The district now requires that pupils wear polo shirts, said spokesman M. Mike McNair. Also new, pupils are permitted to wear their shirts untucked.
Color requirements remain the same: pupils must wear either a blue or white shirt and blue or black pants or skirt.
Road surface gives way
STRUTHERS -- A 1998 Ford pickup truck fell through the pavement of an access road after rushing water apparently washed away the ground underneath.
The access road connecting State Street to the Tri-County Sports Complex, 276 State St., gave way under the weight of the truck about 10 p.m. Monday, causing the left front side of the vehicle to sink into a large hole. A police report says officers could see "water gushing from the hole in the roadway."
Barricades were erected to close the access road as well as State Street between Walton and Charles Street because of flooding. Damage to the truck appeared to be minor.
Animal-cruelty charges
STRUTHERS -- Six counts of animal cruelty have been filed against a woman.
Kathleen E. Skalaris, of 349 Sexton St., was charged with animal cruelty after police found several dogs without adequate food and water locked in the house she rents, after a neighbor complained about their incessant barking Tuesday afternoon.
Four of the eight dogs were locked in the basement, one was locked in an upstairs bedroom and one had chewed through a metal can to eat what was inside, the police report says.
The odor in the house, which was strewn with urine and piles of feces, was overwhelming, police said. The stench emanated to the front porch, and Mahoning County Humane Agent Dave Nelson and officers who entered the house were forced to wear masks, the report states.
Skalaris lives in the house with her 15-year-old daughter. A warrant has been issued for Skalaris' arrest. The Mahoning County Health Department and Children Services are also investigating, Nelson said.
Woman reports rape
YOUNGSTOWN -- A Berlin Township woman was given a rape examination at Forum Health Northside Medical Center and the evidence was collected by police Wednesday night.
The 31-year-old Berlin Station Road woman gave police sketchy details. She told police that she came into the city Tuesday and picked up a female friend on Cohasset Drive to go and smoke crack at a house somewhere on the South Side. The woman said she left her friend at the house and accompanied a man who told her he'd find her some drugs.
The woman told police she ended up at a yellow house on a street off Boston Avenue, where she smoked crack and was raped by four men.

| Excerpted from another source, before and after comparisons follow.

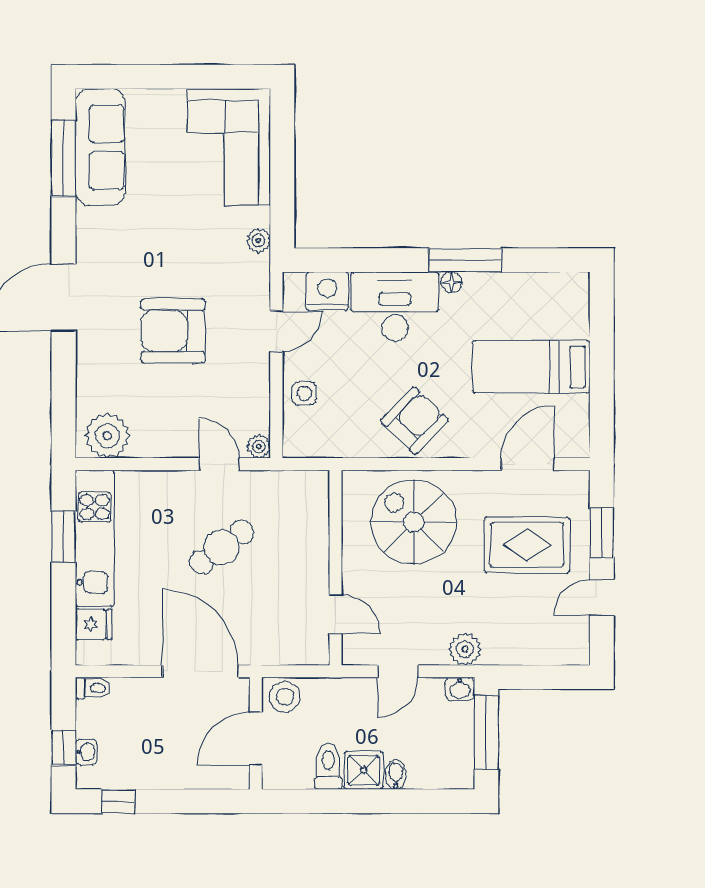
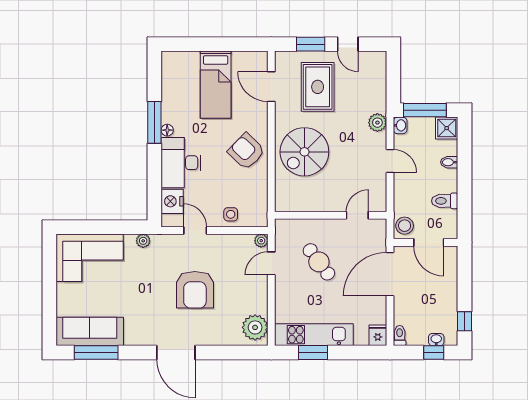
wall: (336, 568) -> (331, 215), moved
door: (336, 614) -> (357, 215), moved
fridge: (94, 624) -> (378, 335), moved
shower: (364, 770) -> (447, 128), moved

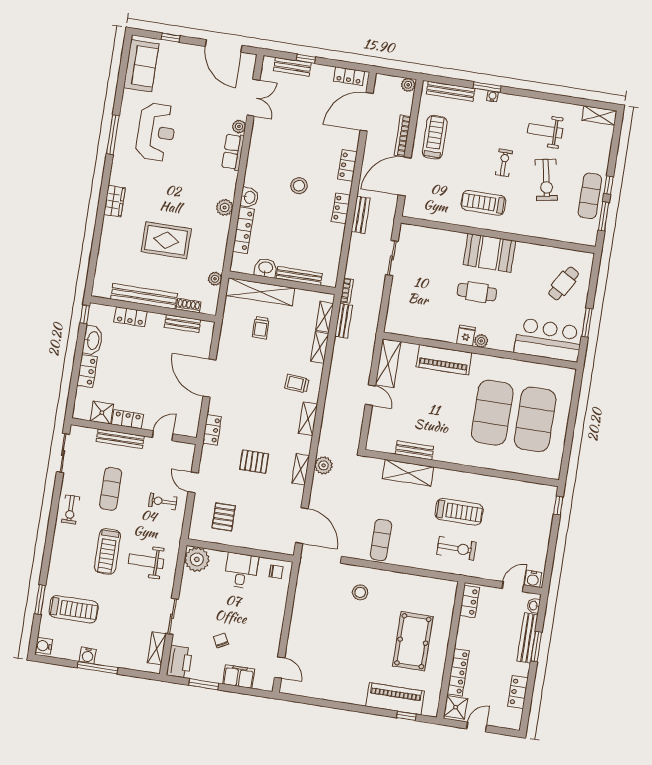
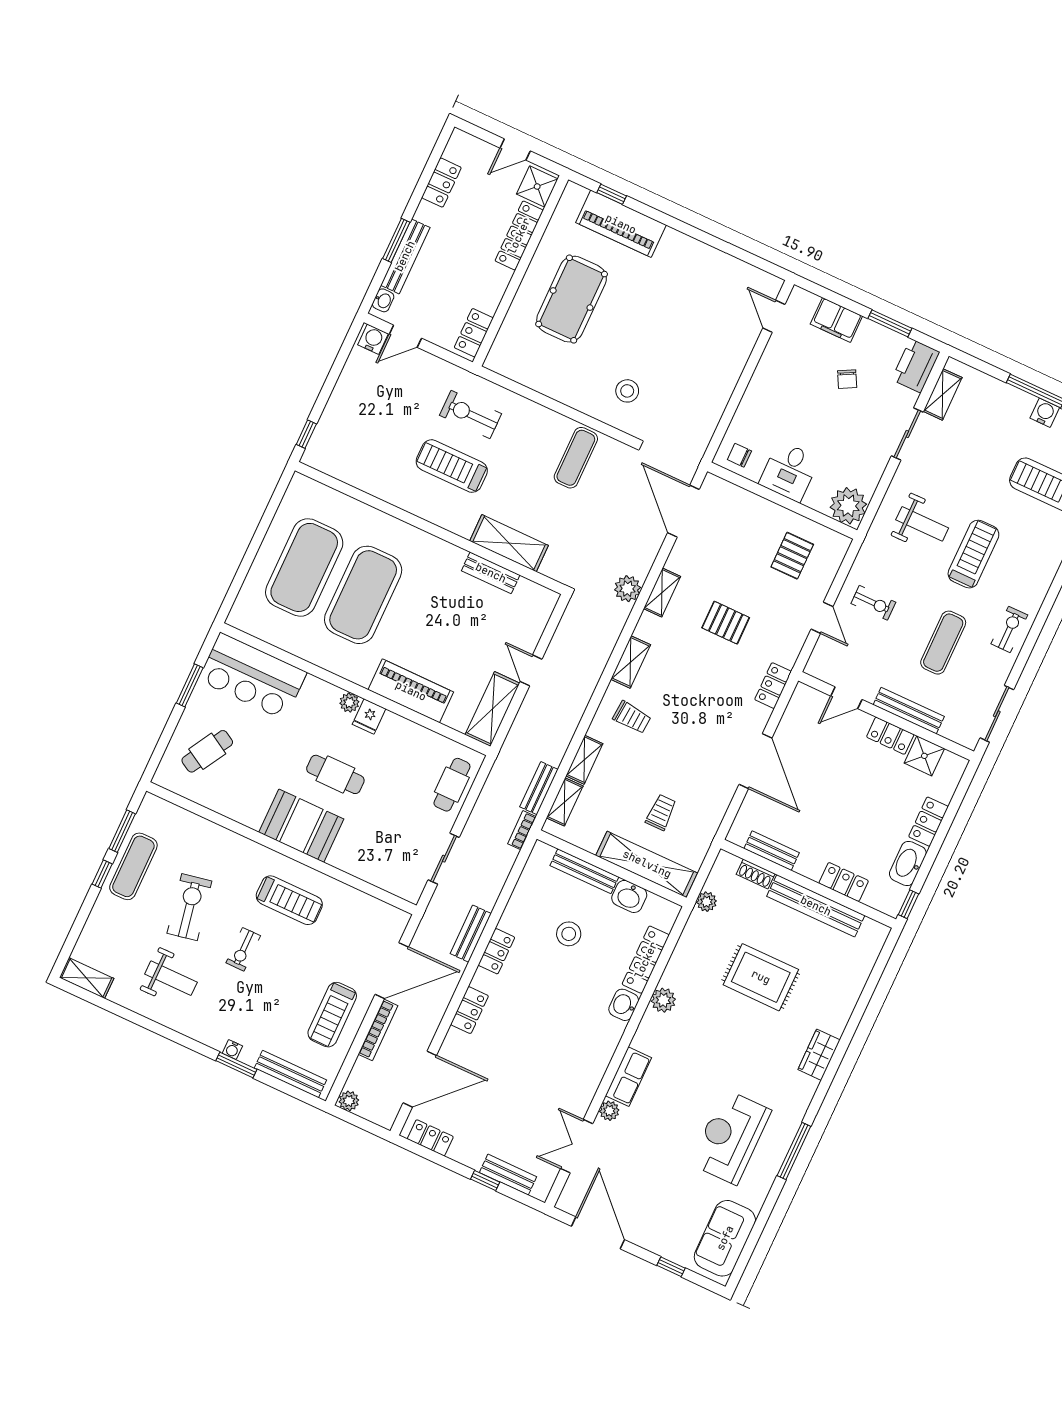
stool: (299, 186) -> (569, 934), moved
cafe table: (400, 307) -> (452, 785), added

The woman was locked in a bedroom overnight and then walked to a convenience store Wednesday morning and called her mother, reports show.
Disorderly conduct
STRUTHERS -- Police charged two Poland teens with disorderly conduct after they drenched three girls with a water cannon in a drive-by attack.

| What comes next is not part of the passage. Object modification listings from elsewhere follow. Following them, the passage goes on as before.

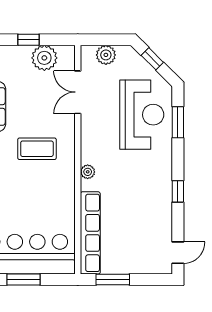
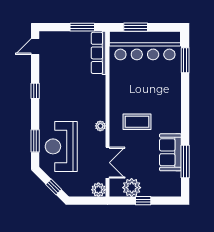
plant: (106, 55) -> (98, 190), moved
plant: (88, 172) -> (100, 126), moved
row of seats: (90, 233) -> (98, 53), width x0.73
window: (23, 280) -> (136, 27), moved

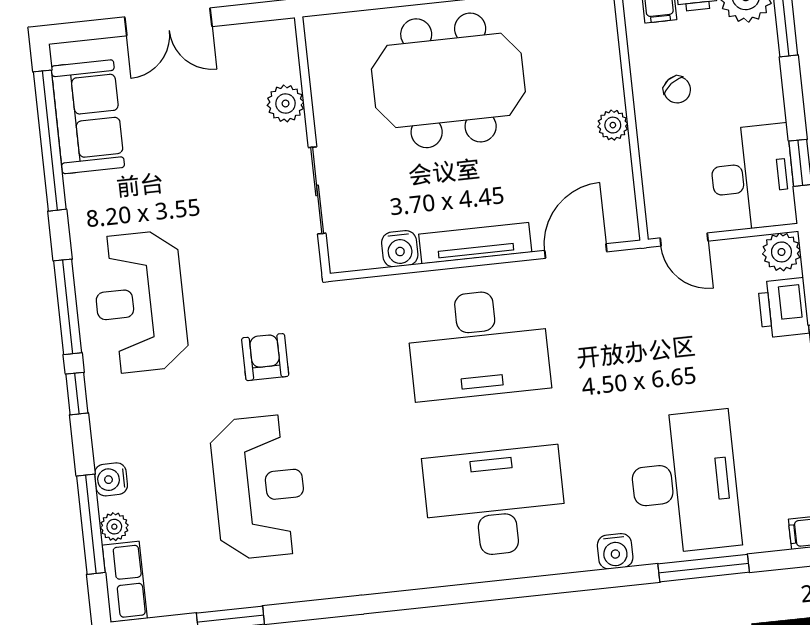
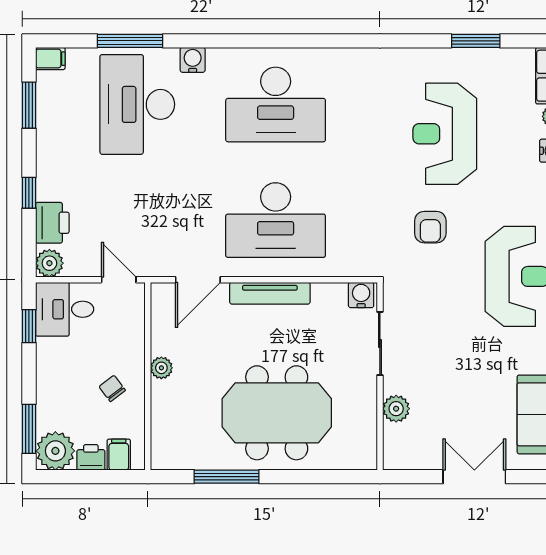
desk: (752, 177) -> (65, 309), width x0.73
water cooler: (400, 249) -> (361, 295), moved
desk: (478, 344) -> (276, 220), turned 180

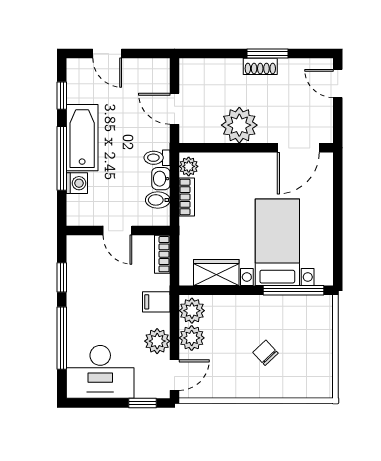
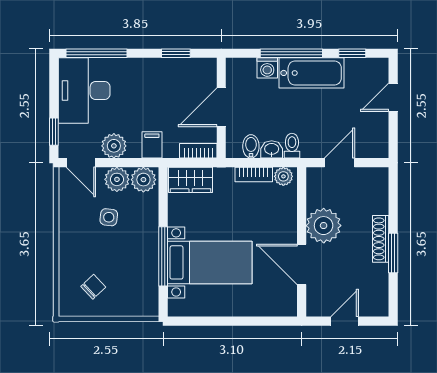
shoe rack: (260, 66) -> (381, 239), width x1.43
door: (338, 83) -> (345, 321), moved
door: (298, 148) -> (302, 264), moved
door: (117, 231) -> (221, 107), width x1.38
wardrobe: (216, 273) -> (191, 180), moved, turned 90
window: (293, 290) -> (163, 256), moved
window: (62, 338) -> (96, 53), moved
side table: (231, 346) -> (109, 217), added
chair: (265, 353) -> (93, 287), moved

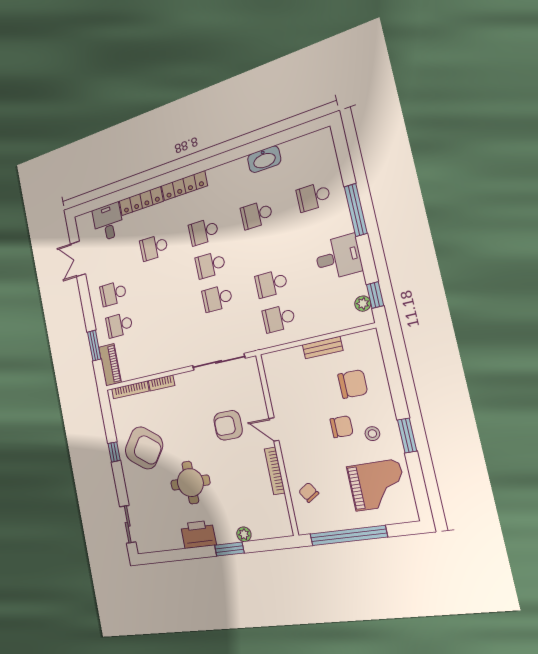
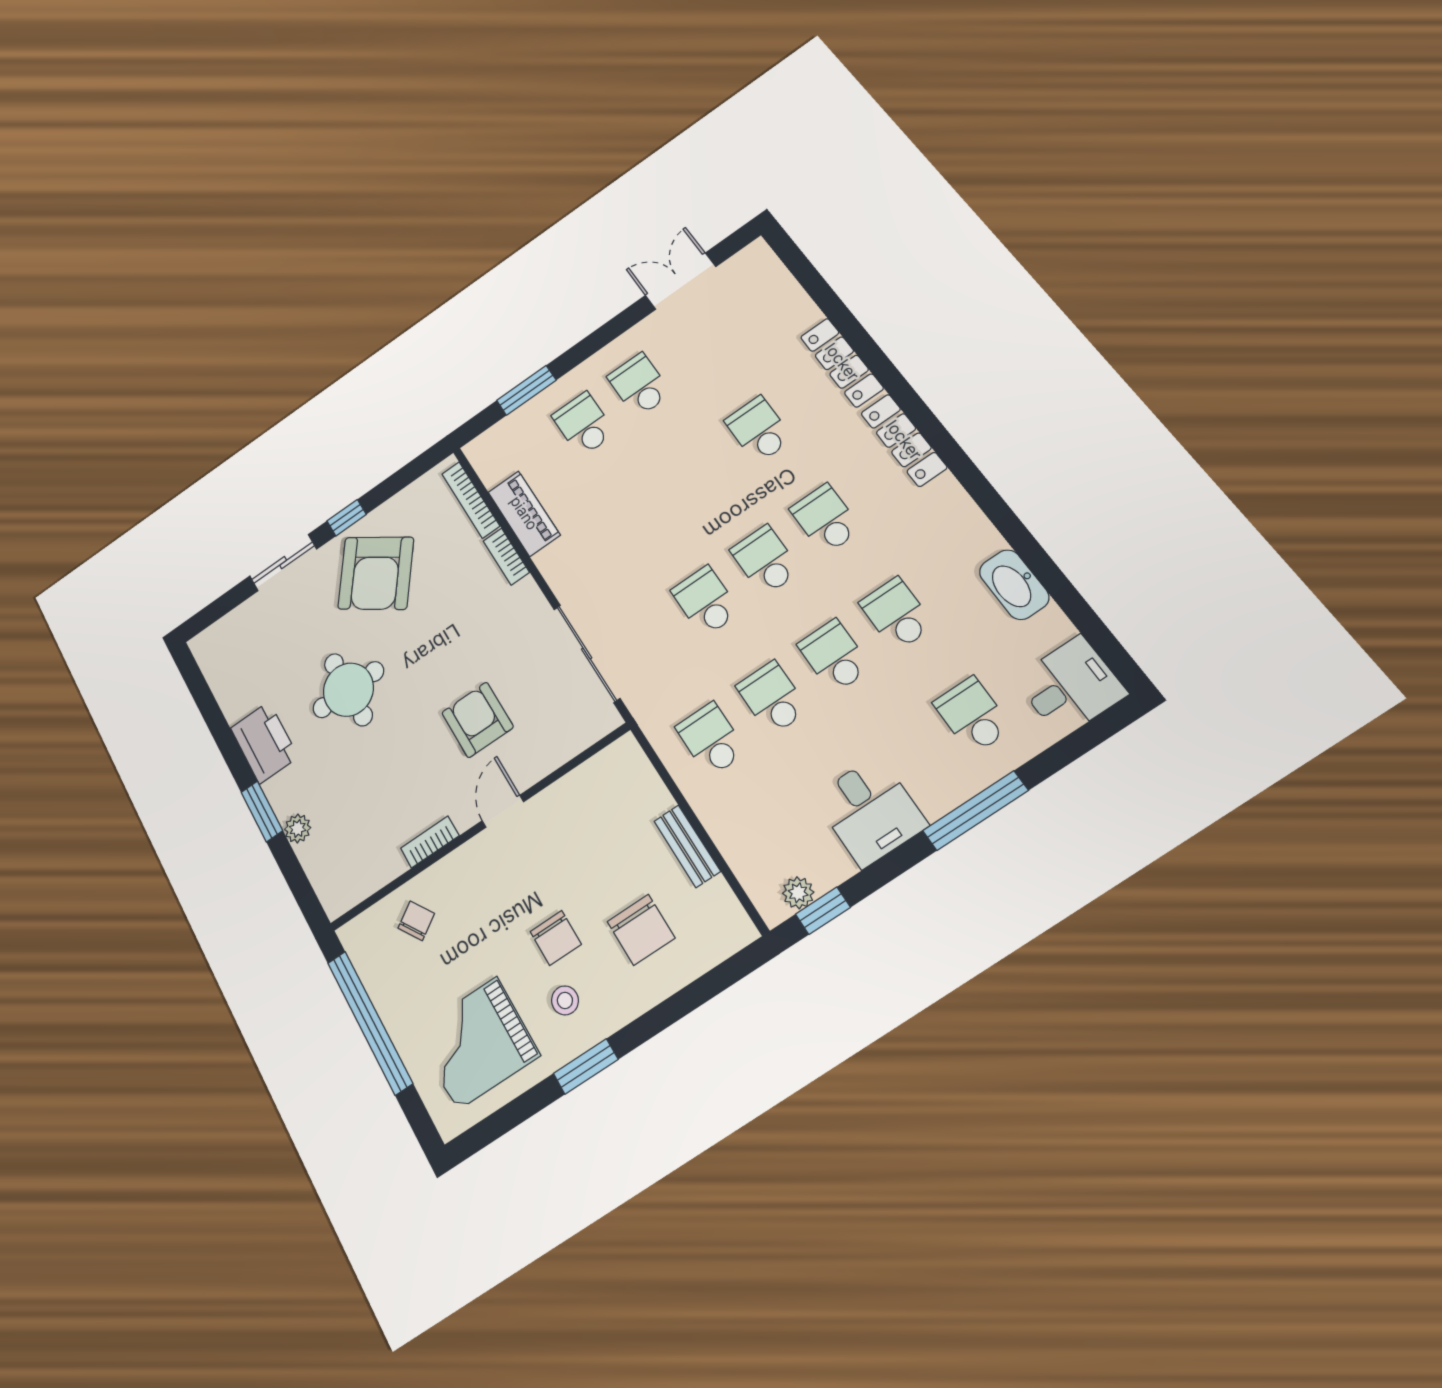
desk: (108, 222) -> (1070, 686), moved
school desk: (264, 249) -> (834, 656), added
piano: (110, 365) -> (524, 513), moved, turned -90
bookcase: (275, 471) -> (430, 842), width x0.64
grand piano: (377, 485) -> (477, 1043), turned 90
sliding door: (128, 524) -> (283, 563), moved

The two boys, ages 15 and 16, pulled up alongside the girls in a gray Chrysler about 4:40 p.m. Monday as the girls, ages 12 and 14, walked along Fifth Street near Maplewood Avenue. The boys then aimed the water cannon at the girls and soaked them.

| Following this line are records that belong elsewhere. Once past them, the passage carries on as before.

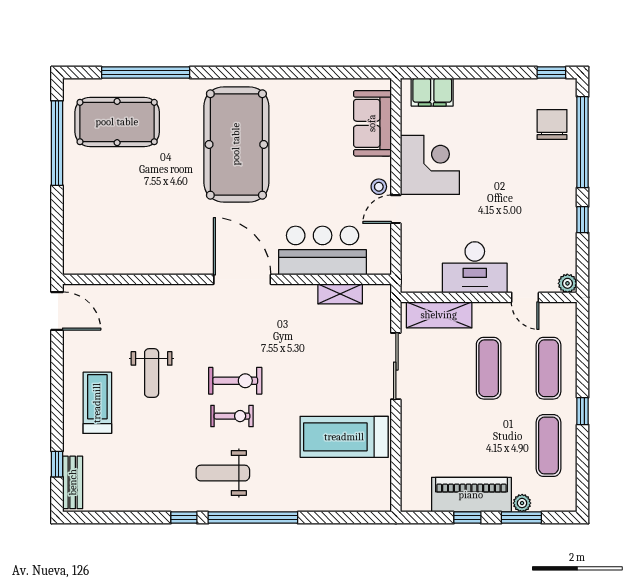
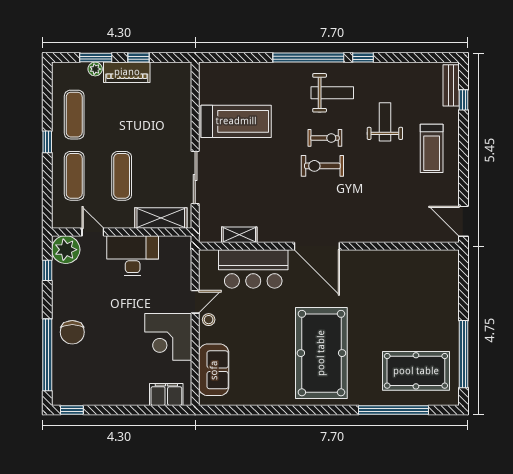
chair: (552, 124) -> (72, 332), moved
window: (583, 220) -> (47, 270), moved
plant: (567, 283) -> (66, 250), width x1.88, depth x1.88
weight bench: (152, 373) -> (385, 122), moved
exercise bike: (232, 416) -> (325, 138), turned 180
piano: (471, 495) -> (127, 72), width x0.73, depth x0.75

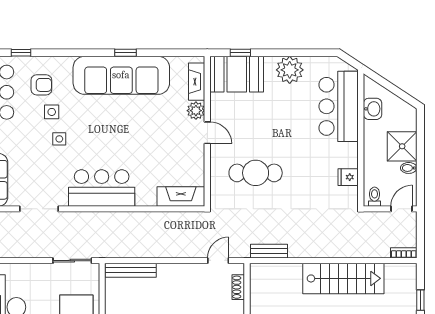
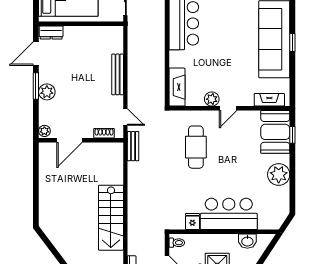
bar counter: (339, 106) -> (229, 214), moved
plant: (196, 111) -> (212, 99), moved
bench: (269, 251) -> (133, 146), moved
bench: (131, 270) -> (118, 74), moved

The boys told police that they did not know the girls and that they had selected them as random targets, the police report states.
Two of the girls are deaf.
Suit against chief rejected
LOWELLVILLE -- The Seventh District Court of Appeals dismissed a lawsuit Wednesday that was filed against William Vance, Lowellville chief of police. The court also denied a counterclaim against Patrick Naples, who once worked as a part-time police officer in Lowellville.
Naples brought the case against Vance contending the chief failed to contact the state attorney general and the Bureau of Criminal Identification and Investigation to initiate an investigation into alleged "illegal actions and cover-up taking place in the village." It was dismissed because, court documents state, Naples "failed to file a claim upon which relief can be granted" and because he failed to cite any Ohio law establishing a clear legal right to an investigation.
The counterclaim was denied, court documents state, because there is no proof that the suit was filed merely to harass or maliciously injure the other party.